START DATA TO EXAMINE

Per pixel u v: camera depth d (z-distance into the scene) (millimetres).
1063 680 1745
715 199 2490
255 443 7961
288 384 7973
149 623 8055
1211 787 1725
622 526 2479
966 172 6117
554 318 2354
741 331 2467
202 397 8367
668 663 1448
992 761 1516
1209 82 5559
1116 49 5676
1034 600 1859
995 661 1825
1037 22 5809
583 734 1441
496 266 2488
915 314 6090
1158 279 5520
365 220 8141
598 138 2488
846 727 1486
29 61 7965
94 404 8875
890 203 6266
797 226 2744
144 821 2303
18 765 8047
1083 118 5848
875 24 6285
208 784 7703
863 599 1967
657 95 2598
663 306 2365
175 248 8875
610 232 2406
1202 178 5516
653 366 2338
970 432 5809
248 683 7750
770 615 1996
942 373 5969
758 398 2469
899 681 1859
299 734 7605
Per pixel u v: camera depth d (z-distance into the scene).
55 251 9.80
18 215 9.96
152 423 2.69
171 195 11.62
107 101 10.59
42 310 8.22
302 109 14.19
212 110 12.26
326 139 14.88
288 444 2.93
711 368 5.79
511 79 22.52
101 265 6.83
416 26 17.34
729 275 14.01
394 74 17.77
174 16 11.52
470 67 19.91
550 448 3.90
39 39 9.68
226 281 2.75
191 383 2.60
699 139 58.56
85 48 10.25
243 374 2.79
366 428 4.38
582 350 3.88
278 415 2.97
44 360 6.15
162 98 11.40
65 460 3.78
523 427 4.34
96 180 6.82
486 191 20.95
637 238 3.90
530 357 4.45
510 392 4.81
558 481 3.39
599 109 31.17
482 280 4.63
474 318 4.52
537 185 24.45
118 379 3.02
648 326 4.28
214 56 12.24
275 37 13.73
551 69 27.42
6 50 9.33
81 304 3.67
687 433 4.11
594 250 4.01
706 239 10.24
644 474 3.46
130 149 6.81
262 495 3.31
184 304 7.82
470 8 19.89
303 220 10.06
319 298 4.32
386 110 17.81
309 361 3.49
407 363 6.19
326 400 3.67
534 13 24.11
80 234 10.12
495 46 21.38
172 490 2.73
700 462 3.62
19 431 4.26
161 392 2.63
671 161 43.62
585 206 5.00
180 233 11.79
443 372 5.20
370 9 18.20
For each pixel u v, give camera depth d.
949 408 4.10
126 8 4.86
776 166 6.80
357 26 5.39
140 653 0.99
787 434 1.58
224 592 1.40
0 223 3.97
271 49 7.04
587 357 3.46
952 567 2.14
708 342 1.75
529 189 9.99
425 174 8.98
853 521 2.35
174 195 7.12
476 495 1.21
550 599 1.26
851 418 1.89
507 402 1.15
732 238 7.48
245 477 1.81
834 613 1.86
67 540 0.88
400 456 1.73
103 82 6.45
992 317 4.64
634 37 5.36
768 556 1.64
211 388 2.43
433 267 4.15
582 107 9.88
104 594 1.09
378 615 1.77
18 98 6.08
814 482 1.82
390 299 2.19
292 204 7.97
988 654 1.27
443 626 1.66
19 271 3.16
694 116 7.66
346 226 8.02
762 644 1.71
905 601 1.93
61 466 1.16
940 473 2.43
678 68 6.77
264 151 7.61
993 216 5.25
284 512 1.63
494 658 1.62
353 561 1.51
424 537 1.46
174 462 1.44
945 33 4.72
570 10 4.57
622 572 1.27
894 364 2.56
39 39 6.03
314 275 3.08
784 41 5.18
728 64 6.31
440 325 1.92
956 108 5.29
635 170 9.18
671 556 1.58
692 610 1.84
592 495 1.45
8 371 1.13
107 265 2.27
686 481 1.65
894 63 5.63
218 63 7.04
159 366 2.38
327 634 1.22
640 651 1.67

END DATA TO EXAMINE

* PROBLEM TO WORK ON:
Say only the number of lines of the data above in which the string "distance" occurs.

* FINISHED EXERCISE:
2